[Collected data]
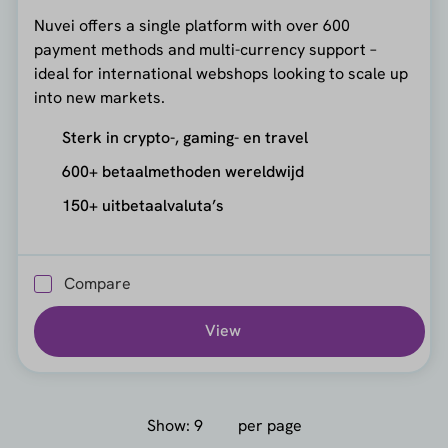
Nuvei offers a single platform with over 600
payment methods and multi-currency support –
ideal for international webshops looking to scale up
into new markets.
Sterk in crypto-, gaming- en travel
600+ betaalmethoden wereldwijd
150+ uitbetaalvaluta’s
Compare
View
Show:
per page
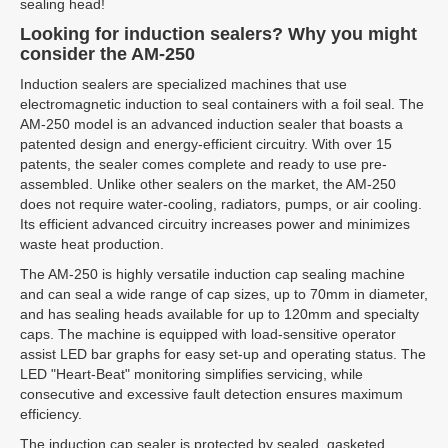
sealing head!
Looking for induction sealers? Why you might
consider the AM-250
Induction sealers are specialized machines that use
electromagnetic induction to seal containers with a foil seal. The
AM-250 model is an advanced induction sealer that boasts a
patented design and energy-efficient circuitry. With over 15
patents, the sealer comes complete and ready to use pre-
assembled. Unlike other sealers on the market, the AM-250
does not require water-cooling, radiators, pumps, or air cooling.
Its efficient advanced circuitry increases power and minimizes
waste heat production.
The AM-250 is highly versatile induction cap sealing machine
and can seal a wide range of cap sizes, up to 70mm in diameter,
and has sealing heads available for up to 120mm and specialty
caps. The machine is equipped with load-sensitive operator
assist LED bar graphs for easy set-up and operating status. The
LED "Heart-Beat" monitoring simplifies servicing, while
consecutive and excessive fault detection ensures maximum
efficiency.
The induction cap sealer is protected by sealed, gasketed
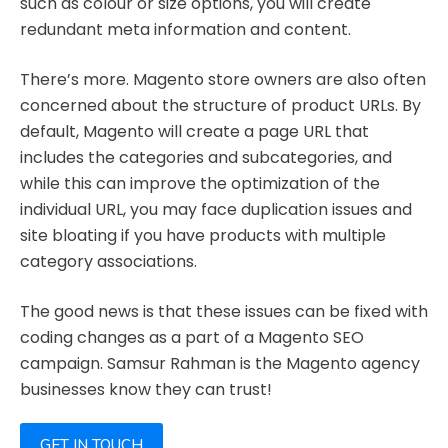
such as colour or size options, you will create
redundant meta information and content.
There’s more. Magento store owners are also often
concerned about the structure of product URLs. By
default, Magento will create a page URL that
includes the categories and subcategories, and
while this can improve the optimization of the
individual URL, you may face duplication issues and
site bloating if you have products with multiple
category associations.
The good news is that these issues can be fixed with
coding changes as a part of a Magento SEO
campaign. Samsur Rahman is the Magento agency
businesses know they can trust!
GET IN TOUCH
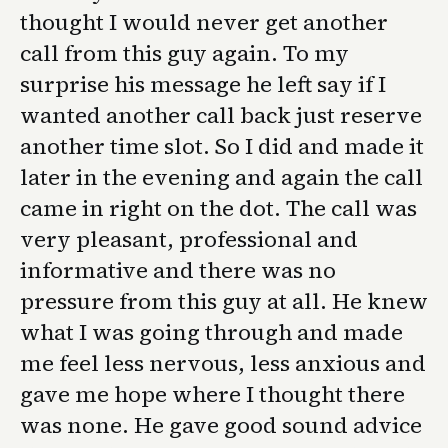
thought I would never get another
call from this guy again. To my
surprise his message he left say if I
wanted another call back just reserve
another time slot. So I did and made it
later in the evening and again the call
came in right on the dot. The call was
very pleasant, professional and
informative and there was no
pressure from this guy at all. He knew
what I was going through and made
me feel less nervous, less anxious and
gave me hope where I thought there
was none. He gave good sound advice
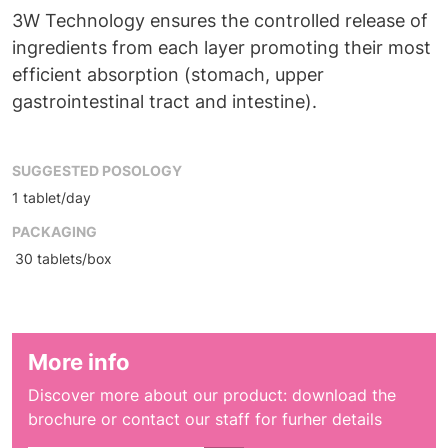
3W Technology ensures the controlled release of
ingredients from each layer promoting their most
efficient absorption (stomach, upper
gastrointestinal tract and intestine).
SUGGESTED POSOLOGY
1 tablet/day
PACKAGING
30 tablets/box
More info
Discover more about our product: download the
brochure or contact our staff for furher details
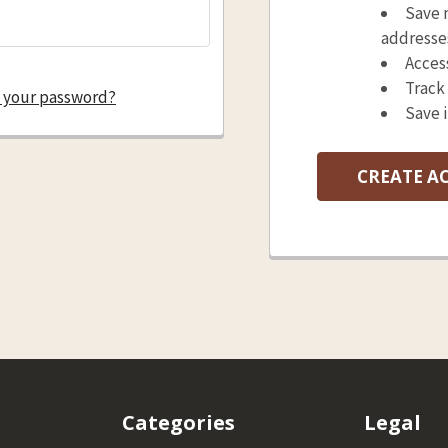
Save 
addresse
Acces
Track
 your password?
Save 
CREATE A
Categories
Legal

Your assignment » Set the pictures aside and retype exactly the lines above from the line with "Its efficient advanced" to the line with "very pleasant, professional and", both included, adding no others.

Exercise solution »
Its efficient advanced circuitry increases power and minimizes
waste heat production.
The AM-250 is highly versatile induction cap sealing machine
and can seal a wide range of cap sizes, up to 70mm in diameter,
and has sealing heads available for up to 120mm and specialty
caps. The machine is equipped with load-sensitive operator
assist LED bar graphs for easy set-up and operating status. The
LED "Heart-Beat" monitoring simplifies servicing, while
consecutive and excessive fault detection ensures maximum
efficiency.
The induction cap sealer is protected by sealed, gasketed
such as colour or size options, you will create
redundant meta information and content.
There’s more. Magento store owners are also often
concerned about the structure of product URLs. By
default, Magento will create a page URL that
includes the categories and subcategories, and
while this can improve the optimization of the
individual URL, you may face duplication issues and
site bloating if you have products with multiple
category associations.
The good news is that these issues can be fixed with
coding changes as a part of a Magento SEO
campaign. Samsur Rahman is the Magento agency
businesses know they can trust!
GET IN TOUCH
thought I would never get another
call from this guy again. To my
surprise his message he left say if I
wanted another call back just reserve
another time slot. So I did and made it
later in the evening and again the call
came in right on the dot. The call was
very pleasant, professional and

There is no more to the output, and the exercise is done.